The scammer has done them a favor

Scammers sometimes use the principle of reciprocity to manipulate people into falling for their tricks. This is based on the concept that when someone does them a favor, they feel like returning it. Since this favor makes the person feel indebted, they use this as a chance to make their victim get involved in their schemes.

The scammer makes them believe others are also doing it

A study shows that if people assume it is okay to do a certain activity if others are also doing it. This is more likely to happen when they are forced into some vague circumstance. For instance, when some individual tries to sell them a product on the phone. The person on the other end of the phone may tell them that 80% of people who are similar to them have bought the product or invested in a particular insurance.

The scammer makes them commit gradually

Most individuals perceive themselves as committed and consistent. Often, when someone declares that they are going to do an activity, they usually do as they say. Being unable to do as they can harm their self-worth. Scammers are aware of this and use this tendency to their benefit.

To illustrate, a scammer on the phone may start engaging the target in a conversation by asking them seemingly meaningless questions like “How are you?”. This will trick the listener into thinking that the scammer is glad to converse with them even though they do not personally know each other. Eventually, the questions become more personal such as “What kind of credit card are you using?” Since they have answered one question, this makes them feel that if they did not answer the next question, they would be inconsistent.
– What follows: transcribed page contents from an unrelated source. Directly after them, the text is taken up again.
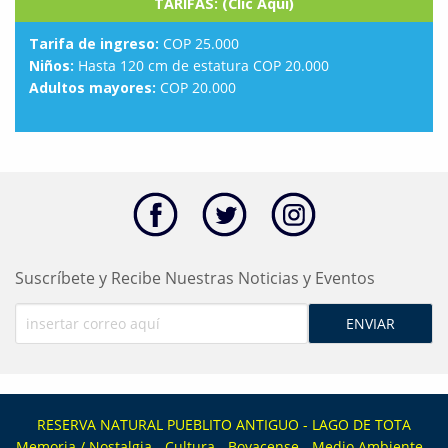
TARIFAS: (Clic Aquí)
Tarifa de ingreso:
COP 25.000
Niños:
Hasta 120 cm de estatura COP 20.000
Adultos mayores:
COP 20.000
Suscríbete y Recibe Nuestras Noticias y Eventos
RESERVA NATURAL PUEBLITO ANTIGUO - LAGO DE TOTA
Memoria / Nostalgia - Cultura - Boyacense - Medio Ambiente -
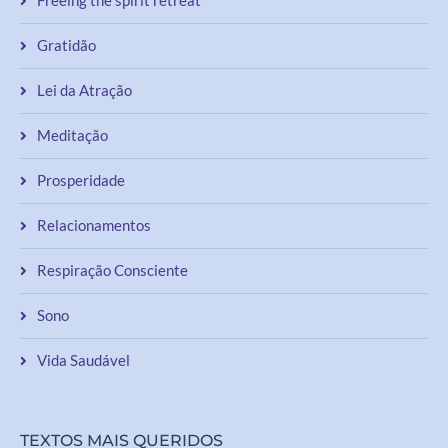
Gratidão
Lei da Atração
Meditação
Prosperidade
Relacionamentos
Respiração Consciente
Sono
Vida Saudável
TEXTOS MAIS QUERIDOS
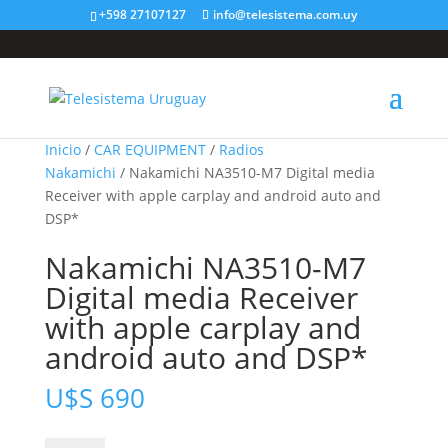
+598 27107127
info@telesistema.com.uy
Inicio
/
CAR EQUIPMENT
/
Radios
Nakamichi
/ Nakamichi NA3510-M7 Digital media
Receiver with apple carplay and android auto and
DSP*
Nakamichi NA3510-M7
Digital media Receiver
with apple carplay and
android auto and DSP*
U$S
690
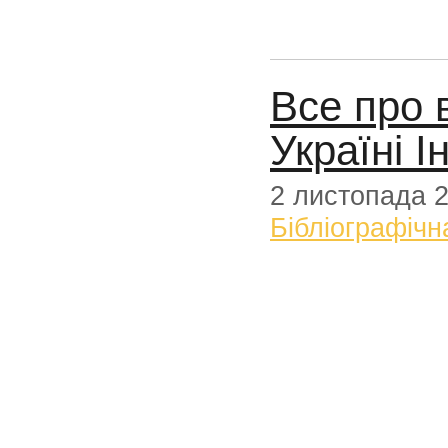
Все про 
Україні 
2 листопада 
Бібліографічн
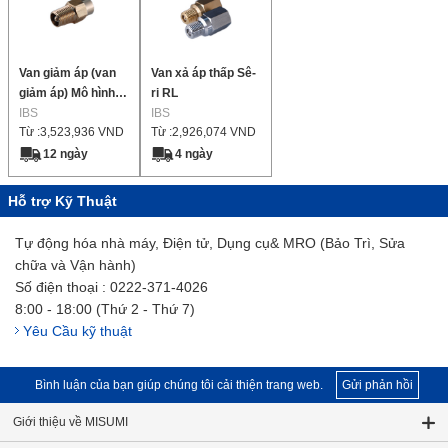
Van giảm áp (van
Van xả áp thấp Sê-
giảm áp) Mô hình
ri RL
giải phóng khí áp
IBS
IBS
Từ :
3,523,936
VND
Từ :
2,926,074
VND
suất cao sê-ri RHA
12 ngày
4 ngày
Hỗ trợ Kỹ Thuật
Tự động hóa nhà máy, Điện tử, Dụng cụ& MRO (Bảo Trì, Sửa
chữa và Vận hành)
Số điện thoại : 0222-371-4026
8:00 - 18:00 (Thứ 2 - Thứ 7)
Yêu Cầu kỹ thuật
Bình luận của bạn giúp chúng tôi cải thiện trang web.
Gửi phản hồi
Giới thiệu về MISUMI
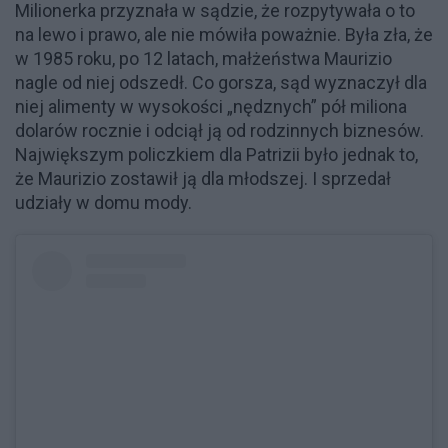
Milionerka przyznała w sądzie, że rozpytywała o to
na lewo i prawo, ale nie mówiła poważnie. Była zła, że
w 1985 roku, po 12 latach, małżeństwa Maurizio
nagle od niej odszedł. Co gorsza, sąd wyznaczył dla
niej alimenty w wysokości „nędznych” pół miliona
dolarów rocznie i odciął ją od rodzinnych biznesów.
Największym policzkiem dla Patrizii było jednak to,
że Maurizio zostawił ją dla młodszej. I sprzedał
udziały w domu mody.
The scammers use FOMO to their advantage

Oftentimes, people have FOMO or the Fear of Missing Out. Everyone is usually searching for the next “big thing” or hunting for the next opportunity. When this chance is only available for a short period of time, people are inclined to hurry and act on it. This concept is what the principle of scarcity is based on.  

For instance, scammers may present their target with an offer that is only valid for that moment and may say that if they end the call or once they switch to another website, they may never have the chance to avail that offer ever again. Since people hate missing out on such opportunities, they may be prone to grabbing it.

The scammers appear to be nice

Scammers have another principle they employ in their deception which is the principle of similarity. Its premise is that individuals are inclined to have an affinity for those who have qualities that are similar to them. Due to this idea, scammers attempt to find information about their target so that they can make it seem like they are similar to them.

To cite an example, a scammer may ask their target what their favorite color is or when their birthday is. After the target answers these questions, saying for instance that their birthday is on December 14 or that their favorite color is blue, the scammer may reply that they were also born in the same month or that they also like blue. Unconsciously, the target comes to like them because they think that the scammer is like them in some way. As a result, they may become more willing to do what the scammer asks.


Scammers may ask questions that the target may like them because they are alike in some way. / Photo by: terimakasih0 via Pixabay


If a person is able to detect these psychological techniques scammers utilize, it will help them be able to refuse their bogus offers and keep them from becoming another helpless victim of a scam.